## Problem to work on
Return every line of the data below exactly, but do not include the images.

---

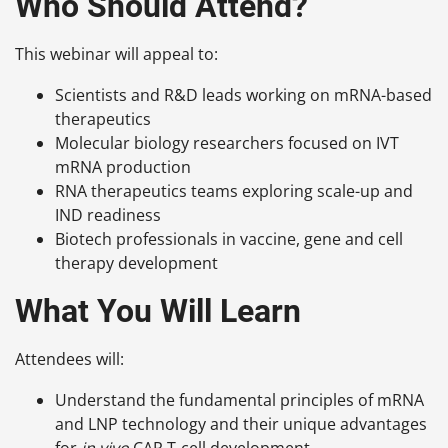
Who Should Attend?
This webinar will appeal to:
Scientists and R&D leads working on mRNA-based
therapeutics
Molecular biology researchers focused on IVT
mRNA production
RNA therapeutics teams exploring scale-up and
IND readiness
Biotech professionals in vaccine, gene and cell
therapy development
What You Will Learn
Attendees will:
Understand the fundamental principles of mRNA
and LNP technology and their unique advantages
for
in vivo
CAR T-cell development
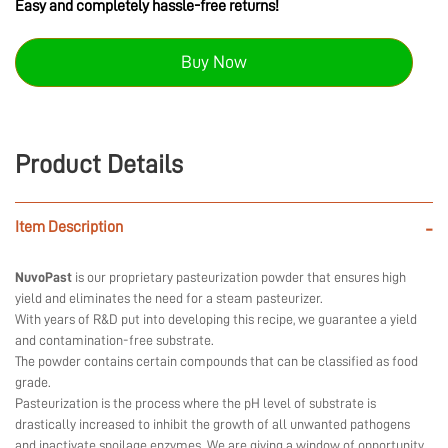
Easy and completely hassle-free returns!
Buy Now
Product Details
Item Description
-
NuvoPast
is our proprietary pasteurization powder that ensures high
yield and eliminates the need for a steam pasteurizer.
With years of R&D put into developing this recipe, we guarantee a yield
and contamination-free substrate.
The powder contains certain compounds that can be classified as food
grade.
Pasteurization is the process where the pH level of substrate is
drastically increased to inhibit the growth of all unwanted pathogens
and inactivate spoilage enzymes. We are giving a window of opportunity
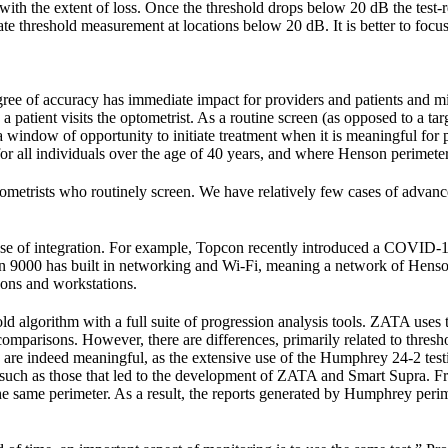
ith the extent of loss. Once the threshold drops below 20 dB the test-ret
ate threshold measurement at locations below 20 dB. It is better to focu
ee of accuracy has immediate impact for providers and patients and migh
a patient visits the optometrist. As a routine screen (as opposed to a tar
 a window of opportunity to initiate treatment when it is meaningful for
 all individuals over the age of 40 years, and where Henson perimeter
etrists who routinely screen. We have relatively few cases of advan
ase of integration. For example, Topcon recently introduced a COVID-19
on 9000 has built in networking and Wi-Fi, meaning a network of Hensons 
nsons and workstations.
d algorithm with a full suite of progression analysis tools. ZATA uses 
omparisons. However, there are differences, primarily related to thresh
hey are indeed meaningful, as the extensive use of the Humphrey 24-2 t
y, such as those that led to the development of ZATA and Smart Supra.
m the same perimeter. As a result, the reports generated by Humphrey per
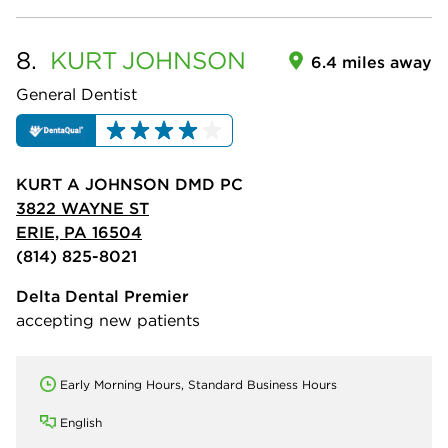
8.
KURT
JOHNSON
6.4 miles away
General Dentist
KURT A JOHNSON DMD PC
3822 WAYNE ST
ERIE, PA 16504
(814) 825-8021
Delta Dental Premier
accepting new patients
Early Morning Hours, Standard Business Hours
English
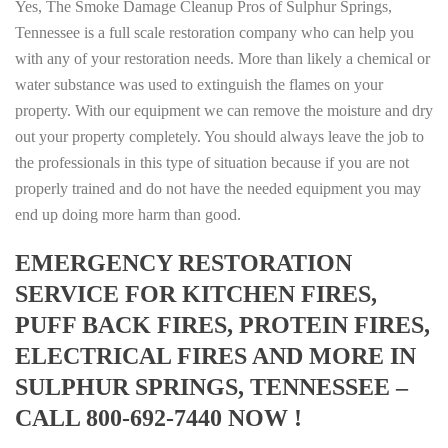
Yes, The Smoke Damage Cleanup Pros of Sulphur Springs,
Tennessee is a full scale restoration company who can help you
with any of your restoration needs. More than likely a chemical or
water substance was used to extinguish the flames on your
property. With our equipment we can remove the moisture and dry
out your property completely. You should always leave the job to
the professionals in this type of situation because if you are not
properly trained and do not have the needed equipment you may
end up doing more harm than good.
EMERGENCY RESTORATION
SERVICE FOR KITCHEN FIRES,
PUFF BACK FIRES, PROTEIN FIRES,
ELECTRICAL FIRES AND MORE IN
SULPHUR SPRINGS, TENNESSEE –
CALL 800-692-7440 NOW !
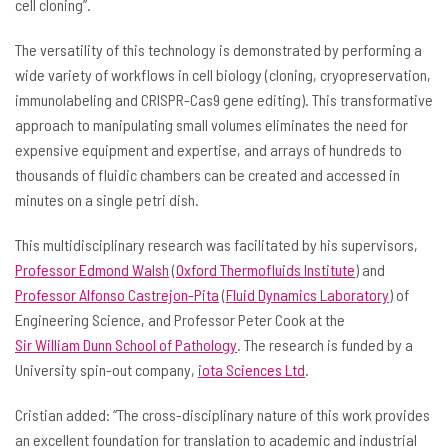
cell cloning”.
The versatility of this technology is demonstrated by performing a
wide variety of workflows in cell biology (cloning, cryopreservation,
immunolabeling and CRISPR-Cas9 gene editing). This transformative
approach to manipulating small volumes eliminates the need for
expensive equipment and expertise, and arrays of hundreds to
thousands of fluidic chambers can be created and accessed in
minutes on a single petri dish.
This multidisciplinary research was facilitated by his supervisors,
Professor Edmond Walsh
(
Oxford Thermofluids Institute
) and
Professor Alfonso
Castrejon-Pita
(
Fluid Dynamics Laboratory
) of
Engineering Science, and Professor Peter Cook at the
Sir William Dunn School of Pathology
. The research is funded by a
University spin-out company,
iota Sciences Ltd
.
Cristian added: “The cross-disciplinary nature of this work provides
an excellent foundation for translation to academic and industrial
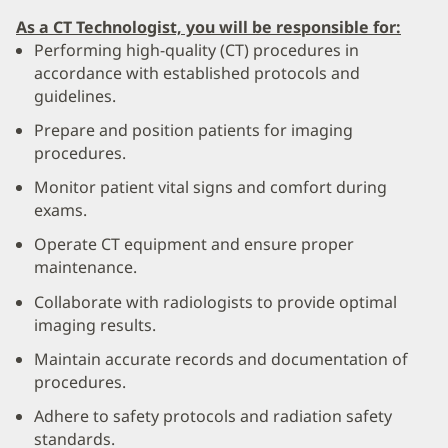
As a CT Technologist, you will be responsible for:
Performing high-quality (CT) procedures in
accordance with established protocols and
guidelines.
Prepare and position patients for imaging
procedures.
Monitor patient vital signs and comfort during
exams.
Operate CT equipment and ensure proper
maintenance.
Collaborate with radiologists to provide optimal
imaging results.
Maintain accurate records and documentation of
procedures.
Adhere to safety protocols and radiation safety
standards.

---

## Solution to the exercise
Who Should Attend?
This webinar will appeal to:
Scientists and R&D leads working on mRNA-based
therapeutics
Molecular biology researchers focused on IVT
mRNA production
RNA therapeutics teams exploring scale-up and
IND readiness
Biotech professionals in vaccine, gene and cell
therapy development
What You Will Learn
Attendees will:
Understand the fundamental principles of mRNA
and LNP technology and their unique advantages
for
in vivo
CAR T-cell development
Easy and completely hassle-free returns!
Buy Now
Product Details
Item Description
-
NuvoPast
is our proprietary pasteurization powder that ensures high
yield and eliminates the need for a steam pasteurizer.
With years of R&D put into developing this recipe, we guarantee a yield
and contamination-free substrate.
The powder contains certain compounds that can be classified as food
grade.
Pasteurization is the process where the pH level of substrate is
drastically increased to inhibit the growth of all unwanted pathogens
and inactivate spoilage enzymes. We are giving a window of opportunity
ith the extent of loss. Once the threshold drops below 20 dB the test-ret
ate threshold measurement at locations below 20 dB. It is better to focu
ee of accuracy has immediate impact for providers and patients and migh
a patient visits the optometrist. As a routine screen (as opposed to a tar
 a window of opportunity to initiate treatment when it is meaningful for
 all individuals over the age of 40 years, and where Henson perimeter
etrists who routinely screen. We have relatively few cases of advan
ase of integration. For example, Topcon recently introduced a COVID-19
on 9000 has built in networking and Wi-Fi, meaning a network of Hensons 
nsons and workstations.
d algorithm with a full suite of progression analysis tools. ZATA uses 
omparisons. However, there are differences, primarily related to thresh
hey are indeed meaningful, as the extensive use of the Humphrey 24-2 t
y, such as those that led to the development of ZATA and Smart Supra.
m the same perimeter. As a result, the reports generated by Humphrey per
8.
KURT
JOHNSON
6.4 miles away
General Dentist
KURT A JOHNSON DMD PC
3822 WAYNE ST
ERIE, PA 16504
(814) 825-8021
Delta Dental Premier
accepting new patients
Early Morning Hours, Standard Business Hours
English
Yes, The Smoke Damage Cleanup Pros of Sulphur Springs,
Tennessee is a full scale restoration company who can help you
with any of your restoration needs. More than likely a chemical or
water substance was used to extinguish the flames on your
property. With our equipment we can remove the moisture and dry
out your property completely. You should always leave the job to
the professionals in this type of situation because if you are not
properly trained and do not have the needed equipment you may
end up doing more harm than good.
EMERGENCY RESTORATION
SERVICE FOR KITCHEN FIRES,
PUFF BACK FIRES, PROTEIN FIRES,
ELECTRICAL FIRES AND MORE IN
SULPHUR SPRINGS, TENNESSEE –
CALL 800-692-7440 NOW !
cell cloning”.
The versatility of this technology is demonstrated by performing a
wide variety of workflows in cell biology (cloning, cryopreservation,
immunolabeling and CRISPR-Cas9 gene editing). This transformative
approach to manipulating small volumes eliminates the need for
expensive equipment and expertise, and arrays of hundreds to
thousands of fluidic chambers can be created and accessed in
minutes on a single petri dish.
This multidisciplinary research was facilitated by his supervisors,
Professor Edmond Walsh
(
Oxford Thermofluids Institute
) and
Professor Alfonso
Castrejon-Pita
(
Fluid Dynamics Laboratory
) of
Engineering Science, and Professor Peter Cook at the
Sir William Dunn School of Pathology
. The research is funded by a
University spin-out company,
iota Sciences Ltd
.
Cristian added: “The cross-disciplinary nature of this work provides
an excellent foundation for translation to academic and industrial
As a CT Technologist, you will be responsible for:
Performing high-quality (CT) procedures in
accordance with established protocols and
guidelines.
Prepare and position patients for imaging
procedures.
Monitor patient vital signs and comfort during
exams.
Operate CT equipment and ensure proper
maintenance.
Collaborate with radiologists to provide optimal
imaging results.
Maintain accurate records and documentation of
procedures.
Adhere to safety protocols and radiation safety
standards.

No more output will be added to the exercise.